If partial disposal of a subsidiary results in the loss of controlling interest any residual holding is revalued to fair value and the change in value is recognized in other operating income and other operating costs.

Asset acquisition

A transaction where the fair value of the acquired assets in essence consists of one asset or a group of similar assets is recognized, through a simplified estimation, as an asset acquisition. When acquisitions of subsidiaries involve the acquisition of net assets without significant processes, the acquisition cost of each identifiable asset and liability is divided up based on its fair value at the time of acquisition. The fair value initially includes contingent consideration as well. Transaction costs are added to the purchase price of the acquired net assets when assets are acquired. Changes of the estimated value of contingent consideration after acquisition are added to the purchase price of the acquired assets. If the acquisition of a subsidiary is successive and is an asset acquisition no remeasuring of previous acquisitions is performed when controlling interest occurs. If the holding diminishes through partial divestiture of shares in subsidiaries and is an asset divestiture, unlike a transfer of operations, the remaining holdings are not remeasured if the remaining holdings constitute a joint venture or associated company. Holdings of non-controlling interest in subsidiaries recognized as asset acquisitions are recognized according to the same principles as for business combinations but without the inclusion of goodwill.

2024

There have been no business combinations in 2024.

Asset acquisition

On January 1, 2024 Peab acquired 50 percent of the shares in Sicklaön Bygg Invest AB that partly and wholly owns development rights in Kvarnholmen in Nacka. Peab thereby increased its ownership from 50 to 100 percent. Sicklaön Bygg Invest AB has more than 270 zoning approved, wholly owned development rights for a gross area of 26,000 m2. In addition, the company owns 50 percent of the shares in Kvarnhomen Utveckling AB that has an ongoing zoning process for more than 120,000 m2 housing development rights.

On November 1, 2024 Peab acquired four investment properties in Varvstaden, Malmö for SEK 784 million and deveopment properties with about 280,000 m2 of planned development rights for SEK 1,239 million. The acquisition also included an ongoing development project, Hall 259 with 11,000 m2 leasable area and 550 parking spaces, which will be completed in 2027. Peab also acquired an investment property in Kirseberg-Östervärn area in Malmö for SEK 68 million. All in all the acquisitions amounted to SEK 2,091 million.

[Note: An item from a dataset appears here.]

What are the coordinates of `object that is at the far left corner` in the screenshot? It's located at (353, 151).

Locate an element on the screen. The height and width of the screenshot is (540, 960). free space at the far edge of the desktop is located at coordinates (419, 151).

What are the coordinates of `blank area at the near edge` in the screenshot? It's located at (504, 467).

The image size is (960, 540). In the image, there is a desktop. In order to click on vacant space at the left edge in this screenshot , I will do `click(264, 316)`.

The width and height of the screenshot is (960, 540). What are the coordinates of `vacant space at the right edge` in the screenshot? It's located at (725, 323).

These two acquisitions resulted in a cash flow of SEK 208 million.

2023

There have been no business combinations in 2023.

During the year assets have been acquired through share acquisitions (asset acquisitions that are not business combinations) which resulted in a cash flow of SEK -106 million and primarily refer to project and development properties with development rights in Sweden and Norway.

Acquisitions after the balance sheet date

No substantial acquisitions have been made during 2025 as of the presentation of these financial reports.